● **Your objective**: Please copy the material below word for word, starting with the line that contains "name author: Wall. ex Roxb." and going on through the line that contains "collector number: 1120". Include nothing outside that span.

● **The records**:
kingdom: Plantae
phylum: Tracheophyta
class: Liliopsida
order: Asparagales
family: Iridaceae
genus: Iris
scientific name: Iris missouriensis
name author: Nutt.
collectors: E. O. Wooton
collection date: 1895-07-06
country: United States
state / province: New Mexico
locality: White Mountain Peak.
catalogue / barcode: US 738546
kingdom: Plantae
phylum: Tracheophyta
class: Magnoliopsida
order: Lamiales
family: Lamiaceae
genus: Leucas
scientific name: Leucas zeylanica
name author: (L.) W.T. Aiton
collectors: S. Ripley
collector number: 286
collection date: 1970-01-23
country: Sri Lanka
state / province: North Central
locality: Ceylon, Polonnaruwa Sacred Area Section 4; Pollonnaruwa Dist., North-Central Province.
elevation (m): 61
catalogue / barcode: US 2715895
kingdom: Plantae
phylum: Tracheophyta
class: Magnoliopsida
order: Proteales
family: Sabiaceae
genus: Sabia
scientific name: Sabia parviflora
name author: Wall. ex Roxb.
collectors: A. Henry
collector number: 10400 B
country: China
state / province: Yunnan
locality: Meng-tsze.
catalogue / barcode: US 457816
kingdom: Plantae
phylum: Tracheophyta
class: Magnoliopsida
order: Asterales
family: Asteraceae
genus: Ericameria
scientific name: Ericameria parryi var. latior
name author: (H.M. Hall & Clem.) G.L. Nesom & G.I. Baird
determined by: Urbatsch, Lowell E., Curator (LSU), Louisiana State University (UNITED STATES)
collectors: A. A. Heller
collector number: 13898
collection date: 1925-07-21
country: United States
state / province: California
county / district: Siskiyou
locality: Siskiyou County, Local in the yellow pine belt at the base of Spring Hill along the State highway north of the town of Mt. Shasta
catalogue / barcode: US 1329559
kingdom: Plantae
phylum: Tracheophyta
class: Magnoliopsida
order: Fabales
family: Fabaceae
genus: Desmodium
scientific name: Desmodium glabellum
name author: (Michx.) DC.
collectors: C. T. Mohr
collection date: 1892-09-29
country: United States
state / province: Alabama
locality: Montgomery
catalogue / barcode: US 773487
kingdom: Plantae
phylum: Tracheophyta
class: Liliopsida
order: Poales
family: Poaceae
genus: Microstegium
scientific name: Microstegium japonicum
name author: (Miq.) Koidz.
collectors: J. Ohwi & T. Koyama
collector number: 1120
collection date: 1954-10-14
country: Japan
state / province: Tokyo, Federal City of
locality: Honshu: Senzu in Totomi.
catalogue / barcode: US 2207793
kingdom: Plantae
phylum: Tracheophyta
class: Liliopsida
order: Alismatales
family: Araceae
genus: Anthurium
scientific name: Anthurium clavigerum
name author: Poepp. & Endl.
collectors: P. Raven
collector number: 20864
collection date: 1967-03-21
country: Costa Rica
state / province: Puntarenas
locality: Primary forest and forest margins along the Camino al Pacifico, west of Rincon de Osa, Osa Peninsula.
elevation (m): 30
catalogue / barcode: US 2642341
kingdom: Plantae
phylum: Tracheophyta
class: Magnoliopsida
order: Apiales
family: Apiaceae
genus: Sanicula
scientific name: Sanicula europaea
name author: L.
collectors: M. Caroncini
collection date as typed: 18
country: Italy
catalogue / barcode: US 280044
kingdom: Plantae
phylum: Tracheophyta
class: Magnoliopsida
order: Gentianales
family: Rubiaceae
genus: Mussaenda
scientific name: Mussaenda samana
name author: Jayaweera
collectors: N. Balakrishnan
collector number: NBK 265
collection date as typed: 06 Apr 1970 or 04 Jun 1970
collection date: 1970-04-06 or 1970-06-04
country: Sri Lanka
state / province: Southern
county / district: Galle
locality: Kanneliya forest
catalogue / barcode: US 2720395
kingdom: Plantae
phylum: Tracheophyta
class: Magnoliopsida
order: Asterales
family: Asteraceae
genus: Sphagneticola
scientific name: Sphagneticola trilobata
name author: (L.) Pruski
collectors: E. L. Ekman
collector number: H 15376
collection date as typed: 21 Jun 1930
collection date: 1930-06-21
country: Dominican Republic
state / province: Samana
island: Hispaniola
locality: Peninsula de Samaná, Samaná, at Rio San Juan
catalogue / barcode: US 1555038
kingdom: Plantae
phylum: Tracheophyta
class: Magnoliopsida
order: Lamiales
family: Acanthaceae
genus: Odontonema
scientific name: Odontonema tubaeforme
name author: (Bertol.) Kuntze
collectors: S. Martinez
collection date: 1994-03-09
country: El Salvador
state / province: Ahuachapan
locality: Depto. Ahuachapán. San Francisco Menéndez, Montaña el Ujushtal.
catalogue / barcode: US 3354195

● **Response below**:
name author: Wall. ex Roxb.
collectors: A. Henry
collector number: 10400 B
country: China
state / province: Yunnan
locality: Meng-tsze.
catalogue / barcode: US 457816
kingdom: Plantae
phylum: Tracheophyta
class: Magnoliopsida
order: Asterales
family: Asteraceae
genus: Ericameria
scientific name: Ericameria parryi var. latior
name author: (H.M. Hall & Clem.) G.L. Nesom & G.I. Baird
determined by: Urbatsch, Lowell E., Curator (LSU), Louisiana State University (UNITED STATES)
collectors: A. A. Heller
collector number: 13898
collection date: 1925-07-21
country: United States
state / province: California
county / district: Siskiyou
locality: Siskiyou County, Local in the yellow pine belt at the base of Spring Hill along the State highway north of the town of Mt. Shasta
catalogue / barcode: US 1329559
kingdom: Plantae
phylum: Tracheophyta
class: Magnoliopsida
order: Fabales
family: Fabaceae
genus: Desmodium
scientific name: Desmodium glabellum
name author: (Michx.) DC.
collectors: C. T. Mohr
collection date: 1892-09-29
country: United States
state / province: Alabama
locality: Montgomery
catalogue / barcode: US 773487
kingdom: Plantae
phylum: Tracheophyta
class: Liliopsida
order: Poales
family: Poaceae
genus: Microstegium
scientific name: Microstegium japonicum
name author: (Miq.) Koidz.
collectors: J. Ohwi & T. Koyama
collector number: 1120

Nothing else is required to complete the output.